NEW YORK (GenomeWeb) – Using a suite of tools and technologies, researchers from the Human Genome Structural Variation Consortium have catalogued the haplotype-resolved structural variation within three parent-child trios, including variants missed by standard approaches.
Structural variants can be tricky to uncover using short-read sequencing and common detection algorithms. But using a combination of short- and long-read sequencing as well as strand-specific sequencing and optical mapping approaches, alongside multiple algorithms, an international team of researchers uncovered an average 818,054 indels and 27,622 structural variants per genome in three parent-child trios. As they reported in Nature Communications today, their findings represented a three- to sevenfold increase in SV detection over conventional sequencing approaches.
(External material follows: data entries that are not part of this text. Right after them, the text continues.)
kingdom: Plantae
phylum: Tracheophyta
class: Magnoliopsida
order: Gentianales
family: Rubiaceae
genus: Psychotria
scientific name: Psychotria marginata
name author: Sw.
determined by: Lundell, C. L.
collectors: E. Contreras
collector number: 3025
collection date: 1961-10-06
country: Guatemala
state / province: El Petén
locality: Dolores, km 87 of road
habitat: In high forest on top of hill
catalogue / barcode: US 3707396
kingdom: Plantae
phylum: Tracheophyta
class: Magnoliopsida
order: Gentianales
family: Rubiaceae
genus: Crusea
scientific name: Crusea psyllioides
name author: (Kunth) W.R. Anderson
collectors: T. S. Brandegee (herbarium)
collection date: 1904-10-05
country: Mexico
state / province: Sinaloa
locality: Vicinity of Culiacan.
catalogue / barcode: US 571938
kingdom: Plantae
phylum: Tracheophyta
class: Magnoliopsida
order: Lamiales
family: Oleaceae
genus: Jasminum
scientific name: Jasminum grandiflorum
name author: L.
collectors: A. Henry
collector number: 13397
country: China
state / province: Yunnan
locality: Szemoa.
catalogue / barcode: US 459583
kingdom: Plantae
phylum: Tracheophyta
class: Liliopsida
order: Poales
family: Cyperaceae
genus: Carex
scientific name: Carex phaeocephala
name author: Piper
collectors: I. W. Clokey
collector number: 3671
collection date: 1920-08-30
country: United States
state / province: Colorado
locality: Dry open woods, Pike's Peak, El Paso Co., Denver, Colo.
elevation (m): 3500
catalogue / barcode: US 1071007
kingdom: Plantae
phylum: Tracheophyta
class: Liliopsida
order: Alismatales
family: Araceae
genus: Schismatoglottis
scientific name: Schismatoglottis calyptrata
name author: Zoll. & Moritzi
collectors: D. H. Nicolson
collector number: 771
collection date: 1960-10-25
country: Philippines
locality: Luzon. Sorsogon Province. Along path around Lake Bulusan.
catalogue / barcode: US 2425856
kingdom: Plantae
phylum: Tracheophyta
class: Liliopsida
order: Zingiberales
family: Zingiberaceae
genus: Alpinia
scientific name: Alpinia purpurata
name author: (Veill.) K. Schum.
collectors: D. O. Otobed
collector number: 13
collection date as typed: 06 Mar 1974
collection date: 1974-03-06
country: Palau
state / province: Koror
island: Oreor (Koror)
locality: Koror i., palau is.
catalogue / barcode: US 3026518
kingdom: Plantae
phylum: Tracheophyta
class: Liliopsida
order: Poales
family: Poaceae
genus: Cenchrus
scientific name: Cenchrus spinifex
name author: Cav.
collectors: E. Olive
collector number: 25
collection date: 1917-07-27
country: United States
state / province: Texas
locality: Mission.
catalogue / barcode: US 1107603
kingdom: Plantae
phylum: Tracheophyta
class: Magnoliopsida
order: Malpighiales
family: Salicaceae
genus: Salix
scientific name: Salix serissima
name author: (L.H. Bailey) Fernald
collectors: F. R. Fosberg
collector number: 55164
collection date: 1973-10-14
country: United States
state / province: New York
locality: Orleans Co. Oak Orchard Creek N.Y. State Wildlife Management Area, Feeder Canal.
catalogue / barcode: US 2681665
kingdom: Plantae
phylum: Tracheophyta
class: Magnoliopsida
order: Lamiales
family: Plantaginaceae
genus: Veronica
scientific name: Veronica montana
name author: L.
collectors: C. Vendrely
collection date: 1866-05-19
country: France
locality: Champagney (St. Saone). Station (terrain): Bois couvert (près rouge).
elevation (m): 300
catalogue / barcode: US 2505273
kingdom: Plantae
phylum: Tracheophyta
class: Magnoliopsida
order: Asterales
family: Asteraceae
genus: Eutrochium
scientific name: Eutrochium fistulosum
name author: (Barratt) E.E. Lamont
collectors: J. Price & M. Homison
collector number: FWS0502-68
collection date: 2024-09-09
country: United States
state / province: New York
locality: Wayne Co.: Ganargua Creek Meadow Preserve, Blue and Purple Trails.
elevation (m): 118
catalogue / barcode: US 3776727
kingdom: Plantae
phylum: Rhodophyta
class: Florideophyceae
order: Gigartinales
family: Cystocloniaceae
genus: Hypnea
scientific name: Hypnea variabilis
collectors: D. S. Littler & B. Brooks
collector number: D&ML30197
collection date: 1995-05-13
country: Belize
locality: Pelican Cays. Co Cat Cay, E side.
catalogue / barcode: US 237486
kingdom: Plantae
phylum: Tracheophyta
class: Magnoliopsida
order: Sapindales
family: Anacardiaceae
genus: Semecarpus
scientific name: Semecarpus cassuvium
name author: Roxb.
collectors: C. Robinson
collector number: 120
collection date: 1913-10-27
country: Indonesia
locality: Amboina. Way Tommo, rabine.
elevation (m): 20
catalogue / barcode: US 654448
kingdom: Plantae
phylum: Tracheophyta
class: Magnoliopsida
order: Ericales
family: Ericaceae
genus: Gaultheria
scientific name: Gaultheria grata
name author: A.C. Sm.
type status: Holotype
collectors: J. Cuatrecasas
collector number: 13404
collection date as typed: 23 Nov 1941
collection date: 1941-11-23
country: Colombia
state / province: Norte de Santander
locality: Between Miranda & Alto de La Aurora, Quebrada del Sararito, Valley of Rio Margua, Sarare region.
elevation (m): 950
"We employ multiple state-of-the-art sequencing technologies and methods to capture the full spectrum of genetic variation down to the single-nucleotide level, in a haplotype-aware manner," senior author Charles Lee, a researcher at the Jackson Laboratory for Genomic Medicine, and his colleagues wrote in their paper. "Our results indicate that with current methods, using multiple algorithms and data types maximizes SV discovery."
In this study, the researchers focused primarily on the children within the three parent-child trios of Han Chinese, Puerto Rican, and Yoruban ancestry they analyzed. They sequenced each child's genome to an average 223-fold coverage using a combination of Illumina short-read sequencing with different library types, Pacific Biosciences' long-read sequencing, and Bionano Genomics' optical mapping. They also generated Oxford Nanopore long-read sequencing data to validate some of the PacBio structural variant calls.
They further analyzed long-range phasing and haplotype structure using 10x Genomics' Chromium and Illumina's synthetic long reads as well as the Hi-C and Strand-seq tools and algorithms like WhatsHap, StrandPhaseR, and LongRanger.
Overall, the researchers detected an average 818,054 indels and 27,622 structural variants per genome, including 156 inversions. They noted that combining different algorithms and data types appeared to maximize structural variant detection and estimated that combining data types enabled them to detect up to sevenfold more structural variants than conventional sequencing approaches.
They similarly calculated that common short-read calling algorithms missed about 83 percent of insertions, particularly ones within tandem repeats and retro-transposon insertions that are between 50 base pairs and 2 kilobase pairs in size. Likewise, they identified 181 inversions missed by the 1000 Genomes Project-Phase 3.
Fifty-eight of the inversions the researchers detected overlapped at least in part with regions associated with recurrent microdeletion and microduplication syndromes. The researchers postulated that these inversions could predispose the loci to undergo pathogenic microdeletions or microduplications.
While the researchers presented their methods and results as a gold standard, they noted that it's not practical in most cases for investigators to use this many technologies and algorithms in their work, and suggested that their report instead serve as a guide to balance the cost of sequencing and sensitivity to detect structural variants.
When they assessed which technologies and algorithms, or combinations thereof, were best suited to detect indels and SVs, they reported that with high-coverage Illumina sequencing and most of the algorithms they used, about 52 percent of total deletion structural variants and about 18 percent of insertion structural variants could be detected.
Through a series of downsampling analyses to assess how typical large-scale studies would fare, the researchers found that relying on 30X coverage and using the algorithms' default parameters would lead to an 11 percent reduction in calls because of the lower coverage and a 23 percent reduction due to using default parameters.
"Our analyses indicate that the contribution of SVs to human disease has not been comprehensively quantified based upon studies that have relied upon short-read sequencing," Lee and his colleagues added.